Byrne, who had another candidate in mind – attorney general John Degnan — tried to take away Lan’s car and driver and sought to transfer the state arts council to the Department of Education.

In early 1981, Byrne ordered any cabinet member looking to run for governor that year to resign.  While Degnan and Human Services commissioner Ann Klein complied, Lan refused.

Lan announced his candidacy for governor at a press conference outside the glass doors of Byrne’s office.  He had already raised about $200,000 – funny as it seems, that was a lot of money in those days.

He proposed a complete overhaul of state government, consolidating several state departments, and proposed the direct election of a lieutenant governor who would run civil service commission.

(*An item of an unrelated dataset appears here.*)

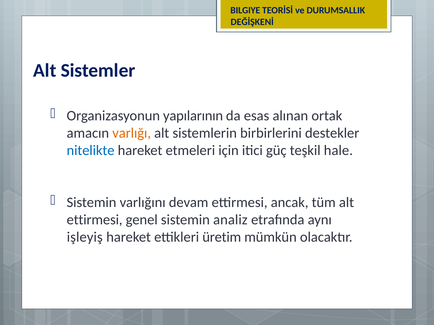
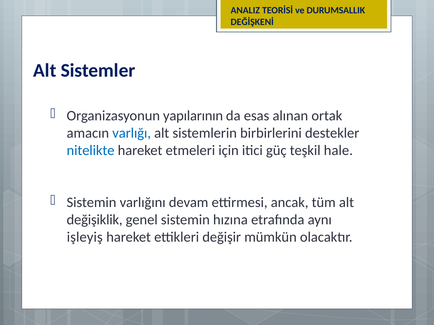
BILGIYE: BILGIYE -> ANALIZ
varlığı colour: orange -> blue
ettirmesi at (95, 220): ettirmesi -> değişiklik
analiz: analiz -> hızına
üretim: üretim -> değişir
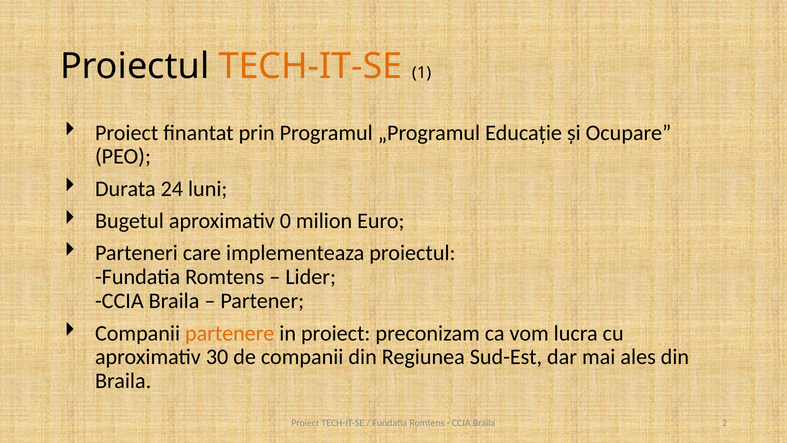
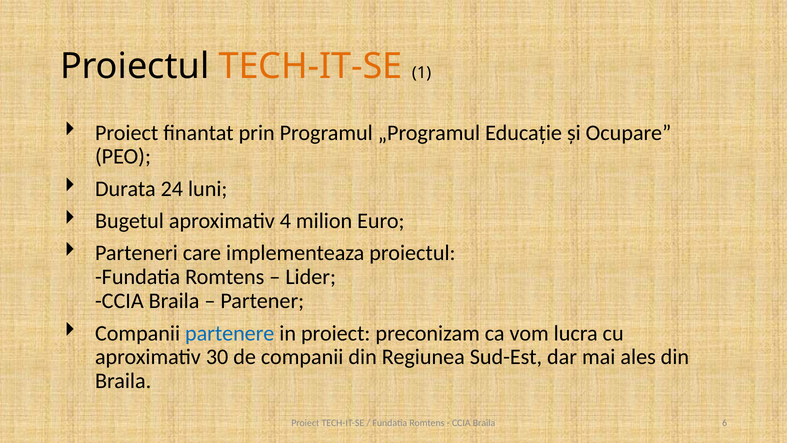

Lan struggled to win organization lines and key endorsements, and within a six weeks his campaign was over.  He dropped out at the end of April and endorsed Rep. Jim Florio (D-Runnemede) for the Democratic nomination.

While serving as the Secretary of State, Lan also took on a second full-time job as Florio’s deputy campaign manager.

During a statewide recount of the 1981 gubernatorial campaign, Republicans asked Lan to step aside, but he refused.  Republican Tom Kean won by 1,797 votes.

Over the years, Lan and Byrne rekindled their friendship.

Lan was born on December 19, 1930 and grew up in Maplewood.  He attended Seton Hall University and served in the U.S. Air Force before joining his family’s Hillside-based food processing business in 1952.

He returned to his business, Dell Products, after leaving state government in 1982.  He sold the company six years later.

Lan is survived by his wife of 68 years, Hannah, three children, ten grandchildren and six great-grandchildren.

Funeral services are scheduled for 10 AM on Thursday at the Bernheim-Apter-Kreitzman Funeral Home in Livingston.   The Lan family has asked that contributions in his memory be made to Trustbridge Hospice Foundation in West Palm Beach, Florida.